* _Textauszug_
......
Sitzung vom 28. Juni 2000
 
Es wirken mit: Bundesgerichtspräsident Schubarth,
 
Präsident des Kassationshofes, Bundesrichter Schneider,
 
Wiprächtiger, Kolly, Bundesrichterin Escher und Gerichtsschreiber Weissenberger.
 
---------
 
In Sachen
 
Bundesamt für Strassen, Beschwerdeführer,
 
gegen
 
X.________, Beschwerdegegner, Strassenverkehrsamt des Kantons Bern, Rekurskommission des Kantons Bern für Massnahmen gegenüber Fahrzeugführern,
 
betreffend
 
Sicherungsentzug, Abklärung der Fahreignung,
 
vorsorglicher Entzug (Art. 14 Abs. 2 lit. d, Art. 16
 
Abs. 1, Art. 17 Abs. 1bis SVG, Art. 9 Abs. 1, Art. 30
 
Abs. 1, Art. 35 Abs. 3 VZV); (Verwaltungsgerichtsbeschwerde gegen das Urteil der Rekurskommission des Kantons Bern für Massnahmen gegenüber Fahrzeugführern vom 3. November 1999), hat sich ergeben:
 
A.- Gegen X.________, der seit dem 28. Dezember 1987 im Besitz des Führerausweises der Kategorie B ist, wurden in der Zeit vom 25. April 1988 bis 7. Januar 1999 folgende Administrativmassnahmen verfügt:
 
25.04.1988: Entzug des Führerausweises für die Dauer von 1 Monat und Anordnung von Verkehrsunterricht wegen Fahrens in übermüdetem Zustand mit Unfallfolge.
 
16.11.1988: Entzug des Führerausweises für die Dauer von 3 Monaten wegen Überschreitens der zulässigen Höchstgeschwindigkeit und Unaufmerksamkeit mit
 
Unfallfolge.
 
23.11.1993: Verwarnung wegen Überschreitens der zulässigen Höchstgeschwindigkeit.
 
18.02.1994: Anordnung von Verkehrsunterricht wegen Überschreitens
 
der zulässigen Höchstgeschwindigkeit
 
von 50 km/h innerorts um 21 km/h, begangen am 04.01.1994.
 
21.02.1997: Entzug des Führerausweises für die Dauer von
 
1 Monat wegen Überschreitens der zulässigen
 
Höchstgeschwindigkeit von 80 km/h um 32 km/h,
 
begangen am 19. Dezember 1996 auf der Autobahn.
......
Gespeicherte Einträge aus einer Sammlung:
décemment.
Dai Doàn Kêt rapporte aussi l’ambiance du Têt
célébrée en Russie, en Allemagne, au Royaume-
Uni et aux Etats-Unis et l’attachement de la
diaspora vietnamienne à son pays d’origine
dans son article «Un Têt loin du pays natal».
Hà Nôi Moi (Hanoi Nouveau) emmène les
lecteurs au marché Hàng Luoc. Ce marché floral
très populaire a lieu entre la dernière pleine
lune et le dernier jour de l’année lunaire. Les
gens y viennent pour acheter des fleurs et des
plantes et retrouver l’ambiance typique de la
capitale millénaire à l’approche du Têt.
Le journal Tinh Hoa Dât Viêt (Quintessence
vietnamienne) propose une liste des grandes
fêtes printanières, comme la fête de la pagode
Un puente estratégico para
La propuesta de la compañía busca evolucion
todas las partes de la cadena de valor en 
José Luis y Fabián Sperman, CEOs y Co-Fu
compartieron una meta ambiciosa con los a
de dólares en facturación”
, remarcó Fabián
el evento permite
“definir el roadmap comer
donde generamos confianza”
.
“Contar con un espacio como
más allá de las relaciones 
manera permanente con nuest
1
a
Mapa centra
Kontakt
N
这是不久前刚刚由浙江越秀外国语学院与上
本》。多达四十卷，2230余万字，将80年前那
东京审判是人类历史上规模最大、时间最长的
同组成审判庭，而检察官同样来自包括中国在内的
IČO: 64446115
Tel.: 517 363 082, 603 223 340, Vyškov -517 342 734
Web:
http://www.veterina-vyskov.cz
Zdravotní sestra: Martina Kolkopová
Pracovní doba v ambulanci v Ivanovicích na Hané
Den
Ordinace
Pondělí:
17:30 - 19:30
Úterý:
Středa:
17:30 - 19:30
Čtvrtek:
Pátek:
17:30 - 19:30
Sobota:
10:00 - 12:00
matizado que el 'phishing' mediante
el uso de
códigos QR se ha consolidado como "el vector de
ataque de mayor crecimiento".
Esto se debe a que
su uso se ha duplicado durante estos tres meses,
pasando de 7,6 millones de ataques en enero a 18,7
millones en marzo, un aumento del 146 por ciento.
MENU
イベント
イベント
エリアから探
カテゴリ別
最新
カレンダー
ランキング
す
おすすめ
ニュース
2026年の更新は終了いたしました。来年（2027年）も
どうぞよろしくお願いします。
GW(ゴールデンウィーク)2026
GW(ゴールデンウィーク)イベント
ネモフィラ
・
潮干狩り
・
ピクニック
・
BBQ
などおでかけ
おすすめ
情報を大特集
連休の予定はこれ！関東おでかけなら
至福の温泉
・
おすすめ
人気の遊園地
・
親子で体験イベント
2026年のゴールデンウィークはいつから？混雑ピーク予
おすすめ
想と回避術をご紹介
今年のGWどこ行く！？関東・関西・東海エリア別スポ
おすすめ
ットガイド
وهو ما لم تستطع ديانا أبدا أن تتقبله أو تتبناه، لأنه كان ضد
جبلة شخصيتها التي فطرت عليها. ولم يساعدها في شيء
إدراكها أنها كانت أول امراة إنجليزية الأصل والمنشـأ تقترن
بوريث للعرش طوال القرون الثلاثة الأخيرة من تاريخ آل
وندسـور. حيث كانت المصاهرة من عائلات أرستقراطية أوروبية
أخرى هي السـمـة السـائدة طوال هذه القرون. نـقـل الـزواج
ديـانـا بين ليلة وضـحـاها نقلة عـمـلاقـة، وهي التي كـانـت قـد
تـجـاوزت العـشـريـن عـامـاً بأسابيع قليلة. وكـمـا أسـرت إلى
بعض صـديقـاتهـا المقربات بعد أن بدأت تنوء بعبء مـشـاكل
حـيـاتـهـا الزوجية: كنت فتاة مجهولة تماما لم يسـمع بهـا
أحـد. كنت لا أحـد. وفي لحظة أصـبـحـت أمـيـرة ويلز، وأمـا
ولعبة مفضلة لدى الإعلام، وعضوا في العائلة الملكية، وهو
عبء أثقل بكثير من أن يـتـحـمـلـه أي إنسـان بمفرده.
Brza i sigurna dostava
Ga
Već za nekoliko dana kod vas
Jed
......
* _Ihre Aufgaben_
- a) Ändern Sie im Gerichtsentscheid den Abschnitt, der bei "25.04.1988: Entzug des" beginnt und bei "begangen am 04.01.1994." endet, und ersetzen Sie darin "Verkehrsunterricht" durch "Nachschulung".
- b) Seit welchem Datum besitzt X.________ laut dem Gerichtsentscheid den Führerausweis der Kategorie B?
- c) Führen Sie den Gerichtsentscheid im Anschluss an seinen letzten Satz fort.

* _Ihre Antworten_
- a)
25.04.1988: Entzug des Führerausweises für die Dauer von 1 Monat und Anordnung von Nachschulung wegen Fahrens in übermüdetem Zustand mit Unfallfolge.
 
16.11.1988: Entzug des Führerausweises für die Dauer von 3 Monaten wegen Überschreitens der zulässigen Höchstgeschwindigkeit und Unaufmerksamkeit mit
 
Unfallfolge.
 
23.11.1993: Verwarnung wegen Überschreitens der zulässigen Höchstgeschwindigkeit.
 
18.02.1994: Anordnung von Nachschulung wegen Überschreitens
 
der zulässigen Höchstgeschwindigkeit
 
von 50 km/h innerorts um 21 km/h, begangen am 04.01.1994.

- b) Seit dem 28. Dezember 1987.

- c)
07.01.1999: Entzug des Führerausweises für die Dauer von 1 Monat wegen Überschreitens der zulässigen Höchstgeschwindigkeit innerorts von 50 km/h um
 
18 km/h, begangen am 3. August 1998.
 
B.- Am 18. Juni 1999 überschritt X.________ erneut die innerorts zulässige Höchstgeschwindigkeit, diesmal um 38 km/h (nach Abzug der Sicherheitsmarge). Deswegen entzog ihm das Strassenverkehrs- und Schifffahrtsamt des Kantons Bern am 30. August 1999 den Führerausweis für die Dauer von sechs Monaten.
 
Eine von X.________ dagegen erhobene Beschwerde wies die Rekurskommission des Kantons Bern für Massnahmen gegenüber Fahrzeugführern am 3. November 1999 ab.
 
Sie erwog, dem Rekurrenten sei mit Verfügung vom 21. Februar 1997 der Führerausweis wegen einer Geschwindigkeitsüberschreitung für die Dauer eines Monats entzogen worden. Die Massnahme habe am 17. August 1997 geendet.
 
Angesichts der Höhe der begangenen Geschwindigkeitsüberschreitung und des stark getrübten automobilistischen Leumundes sei die von der Vorinstanz auf das gesetzliche Minimum beschränkte Dauer des Ausweisentzuges noch als milde zu bezeichnen. Im Falle einer erneuten Widerhandlung müsste ein Sicherungsentzug wegen mangelnder Fahreignung aus charakterlichen Gründen erwogen werden (angefochtener Entscheid, S. 4).
 
C.- Das Bundesamt für Strassen (ASTRA) führt eidgenössische Verwaltungsgerichtsbeschwerde mit den Anträgen, den Entscheid der Rekurskommission aufzuheben unter Rückweisung der Sache an das Strassenverkehrsamt des Kantons Bern zur verkehrspsychologischen Abklärung der charakterlichen Eignung von X.________ zum Führen von Motorfahrzeugen im Sinne von Art. 14 Abs. 2 lit. d SVG.
 
Bis zum Vorliegen der diesbezüglichen Untersuchungsergebnisse sei vorsorglich ein Führerausweisentzug zu verfügen.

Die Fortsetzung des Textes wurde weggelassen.